よって、正解は3,800,000(円)となります。

〔③について〕
総所得金額は、事業所得・給与所得・配当所得の金額の合計です。退職所得は分離課税のため、総所得金額には算入しません。

【事業所得】
②より、380万円

【給与所得】
給与収入の金額は1,030万円なので、<資料>より給与所得控除額は195万円です。さらに、Aさんは給与収入850万円超かつ23歳未満の扶養親族を有しているため、所得金額調整控除(子ども等)の計算も必要になります(給与所得から控除)。所得金額調整控除(子ども等)は「給与収入額-850万円×10%(上限15万円)」の式で計算します。Aさんの給与収入は1,000万円以上なので、上限の15万円となります。

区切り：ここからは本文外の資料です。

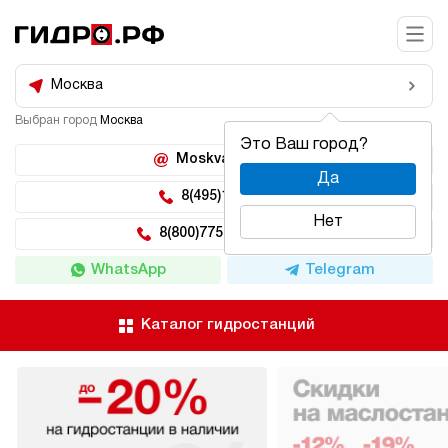
Москва
Выбран город
Москва
Это Ваш город?
Moskva@hidro.ru
Да
8(495)150-04-62
Нет
8(800)775-04-62 доб 2
WhatsApp
Telegram
Каталог гидростанций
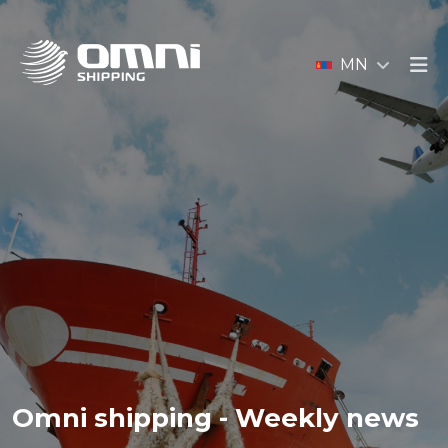
MN
Omni shipping - Weekly news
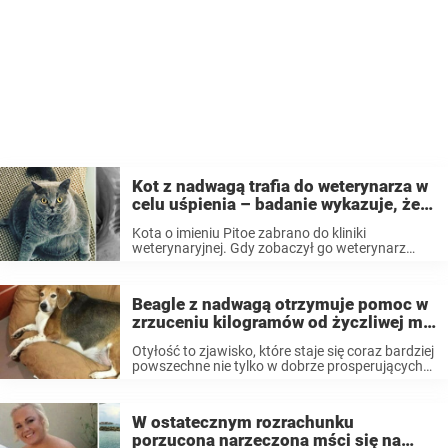
Kot z nadwagą trafia do weterynarza w
celu uśpienia – badanie wykazuje, że
dolega mu coś innego
Kota o imieniu Pitoe zabrano do kliniki
weterynaryjnej. Gdy zobaczył go weterynarz
zszokował się na widok zwierzęcia. Stwierdzenie,
że ten 4-letni kot brytyjski krótkowłosy był
dużych rozmiarów to jakby nic nie powiedzieć.
Beagle z nadwagą otrzymuje pomoc w
Jego nietypowa sylwetka ...
zrzuceniu kilogramów od życzliwej mu
rodziny zastępczej
Otyłość to zjawisko, które staje się coraz bardziej
powszechne nie tylko w dobrze prosperujących
krajach zachodnich, ale na całym świecie.
Sprawdzanie wagi, wskaźnika masy ciała BMI
lub tego, jak leżą na tobie ubrania, to dobry ...
W ostatecznym rozrachunku
porzucona narzeczona mści się na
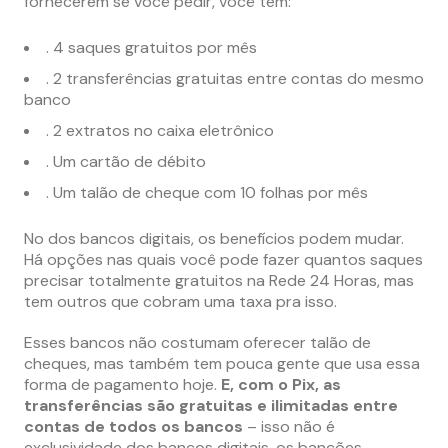
fornecerem se você pedir, você tem:
. 4 saques gratuitos por mês
. 2 transferências gratuitas entre contas do mesmo
banco
. 2 extratos no caixa eletrônico
. Um cartão de débito
. Um talão de cheque com 10 folhas por mês
No dos bancos digitais, os benefícios podem mudar.
Há opções nas quais você pode fazer quantos saques
precisar totalmente gratuitos na Rede 24 Horas, mas
tem outros que cobram uma taxa pra isso.
Esses bancos não costumam oferecer talão de
cheques, mas também tem pouca gente que usa essa
forma de pagamento hoje.
E, com o Pix, as
transferências são gratuitas e ilimitadas entre
contas de todos os bancos
– isso não é
exclusividade dos bancos digitais, os bancões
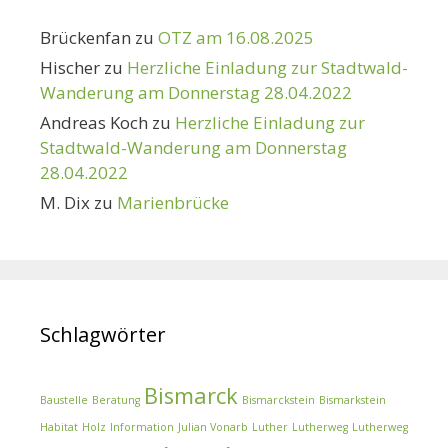
Brückenfan
zu
OTZ am 16.08.2025
Hischer
zu
Herzliche Einladung zur Stadtwald-
Wanderung am Donnerstag 28.04.2022
Andreas Koch
zu
Herzliche Einladung zur
Stadtwald-Wanderung am Donnerstag
28.04.2022
M. Dix
zu
Marienbrücke
Schlagwörter
Bismarck
Baustelle
Beratung
Bismarckstein
Bismarkstein
Habitat
Holz
Information
Julian Vonarb
Luther
Lutherweg
Lutherweg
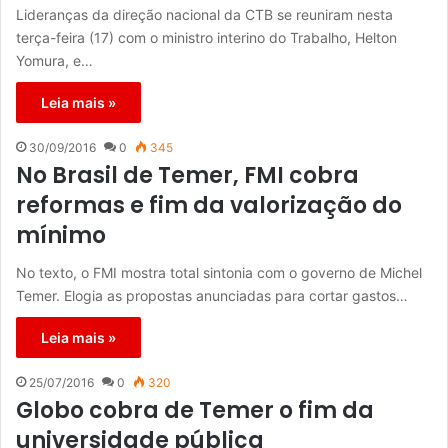
Lideranças da direção nacional da CTB se reuniram nesta
terça-feira (17) com o ministro interino do Trabalho, Helton
Yomura, e…
Leia mais »
30/09/2016
0
345
No Brasil de Temer, FMI cobra
reformas e fim da valorização do
mínimo
No texto, o FMI mostra total sintonia com o governo de Michel
Temer. Elogia as propostas anunciadas para cortar gastos…
Leia mais »
25/07/2016
0
320
Globo cobra de Temer o fim da
universidade pública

給与所得の金額は、給与収入金額から上記2つの控除額を差し引いて、

 給与所得 1,030万円-195万円-15万円=820万円

【配当所得】
非上場株式の配当所得は、総合課税の対象です。配当所得の金額は「配当額-負債の利子」で算出しますが、負債利子の額はないため70万円全額が加算対象です。

以上より、総所得金額は3つの所得を合計した「380万円+820万円+70万円=1,270万円」となります。
よって、正解は12,700,000(円)です。